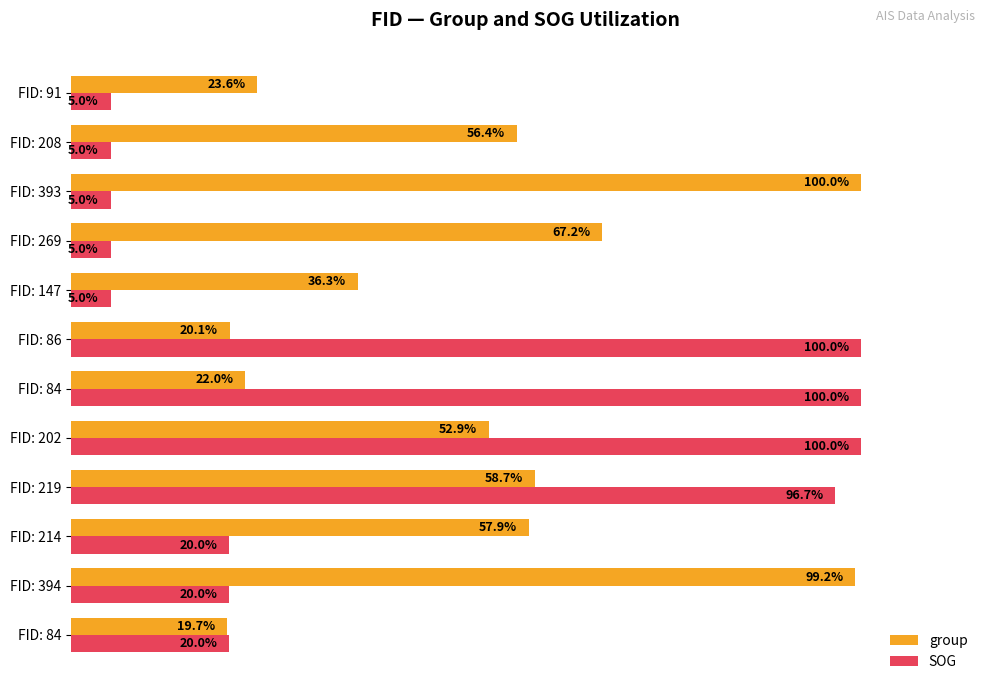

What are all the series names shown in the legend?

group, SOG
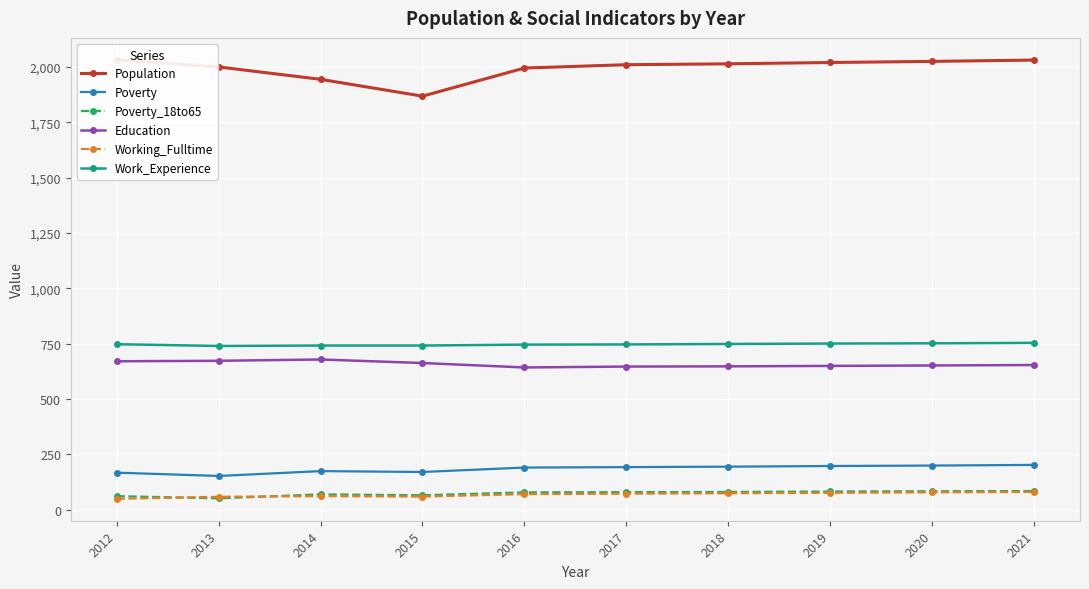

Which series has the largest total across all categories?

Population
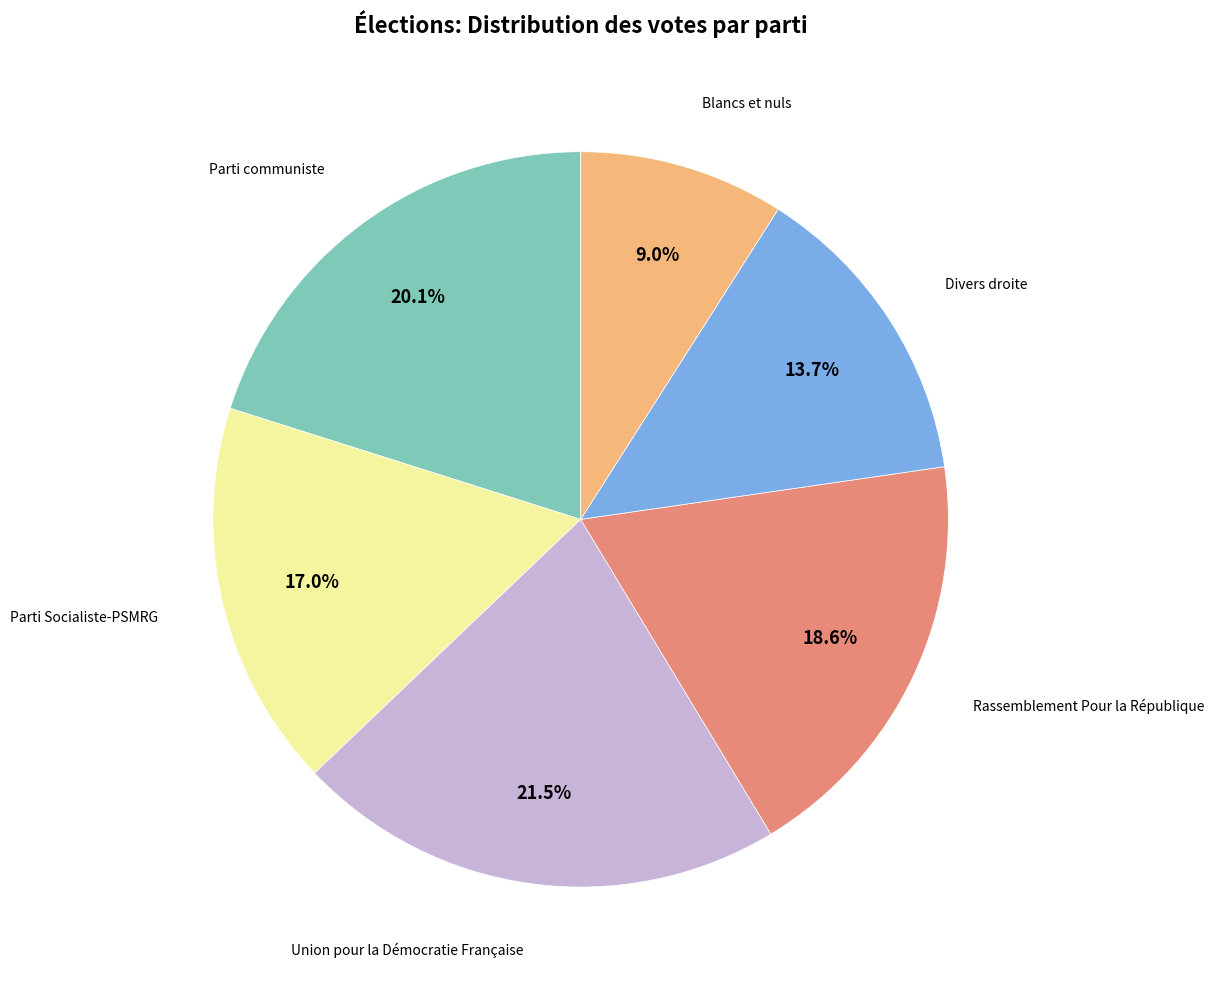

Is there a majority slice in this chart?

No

==*==

**Instructions for the task:**
Could you pull the text of all the items above out verbatim, leaving the pictures out?

**Task response:**
What are all the series names shown in the legend?

group, SOG

Which series has the largest total across all categories?

Population

Is there a majority slice in this chart?

No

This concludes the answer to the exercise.